▶ [EXERCISE DIRECTIONS]:
With the pictures left aside, write out exactly the lines of the listing below from the line with "Cleo Diagnostics" to the line with "marvel at the wonders of the universe.", both included, and only those.
[RECORDS SUPPLIED — start]
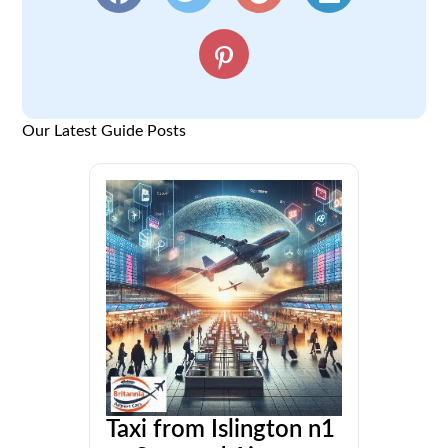
Our Latest Guide Posts
Taxi from Islington n1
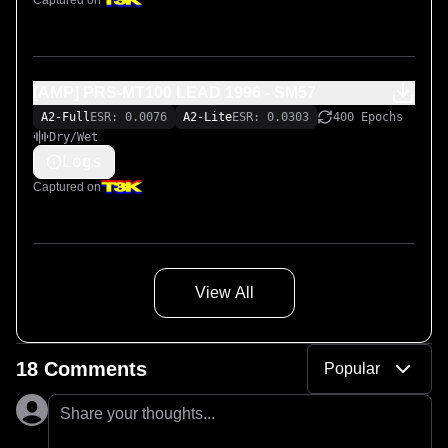
Captured on
[AMP] PRS-MT100 LEAD 1996 - SM57
A2-Full
ESR: 0.0076
A2-Lite
ESR: 0.0303
400 Epochs
Dry/Wet
Logs
Captured on
View All
18 Comments
Popular
Share your thoughts...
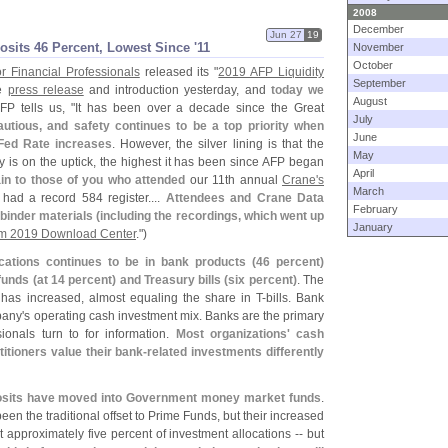
2008
December
Jun 27
19
sits 46 Percent, Lowest Since '
11
November
October
or Financial Professionals
released its "
2019 AFP Liquidity
September
he
press release
and introduction yesterday, and
today we
August
AFP tells us, "
It has been over a decade since the Great
July
cautious, and safety continues to be a top priority when
June
 Fed Rate increases
. However, the silver lining is that the
May
ty is on the uptick, the highest it has been since AFP began
April
in to those of you who attended
our 11th annual
Crane'
s
March
had a record 584 register....
Attendees and Crane Data
February
inder materials (
including the recordings, which went up
January
m 2019 Download Center
.")
cations continues to be in bank products (
46 percent)
unds (
at 14 percent) and Treasury bills (
six percent)
. The
 has increased, almost equaling the share in T-
bills. Bank
pany'
s operating cash investment mix. Banks are the primary
ionals turn to for information.
Most organizations' cash
titioners value their bank-
related investments differently
posits have moved into Government money market funds
.
 the traditional offset to Prime Funds, but their increased
t approximately five percent of investment allocations -- but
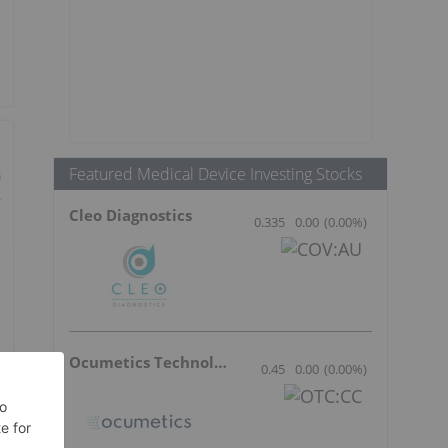
Featured Medical Device Investing Stocks
Cleo Diagnostics
0.335
0.00
(
0.00
%
)
Ocumetics Technology
0.45
0.00
(
0.00
%
)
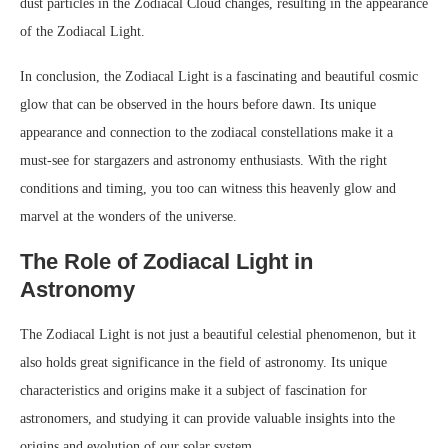
dust particles in the Zodiacal Cloud changes, resulting in the appearance
of the Zodiacal Light.
In conclusion, the Zodiacal Light is a fascinating and beautiful cosmic
glow that can be observed in the hours before dawn. Its unique
appearance and connection to the zodiacal constellations make it a
must-see for stargazers and astronomy enthusiasts. With the right
conditions and timing, you too can witness this heavenly glow and
marvel at the wonders of the universe.
The Role of Zodiacal Light in
Astronomy
The Zodiacal Light is not just a beautiful celestial phenomenon, but it
also holds great significance in the field of astronomy. Its unique
characteristics and origins make it a subject of fascination for
astronomers, and studying it can provide valuable insights into the
origins and evolution of our solar system.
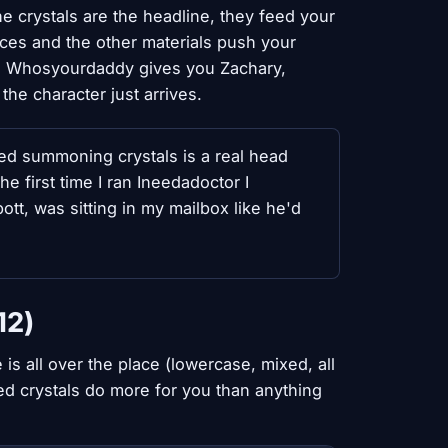
he crystals are the headline, they feed your
es and the other materials push your
re: Whosyourdaddy gives you Zachary,
the character just arrives.
red summoning crystals is a real head
e first time I ran Ineedadoctor I
tt, was sitting in my mailbox like he'd
12)
is all over the place (lowercase, mixed, all
red crystals do more for you than anything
[RECORDS SUPPLIED — finish]
▶ [RESULT FOR THIS EXERCISE]:
Cleo Diagnostics
0.335
0.00
(
0.00
%
)
Ocumetics Technology
0.45
0.00
(
0.00
%
)
dust particles in the Zodiacal Cloud changes, resulting in the appearance
of the Zodiacal Light.
In conclusion, the Zodiacal Light is a fascinating and beautiful cosmic
glow that can be observed in the hours before dawn. Its unique
appearance and connection to the zodiacal constellations make it a
must-see for stargazers and astronomy enthusiasts. With the right
conditions and timing, you too can witness this heavenly glow and
marvel at the wonders of the universe.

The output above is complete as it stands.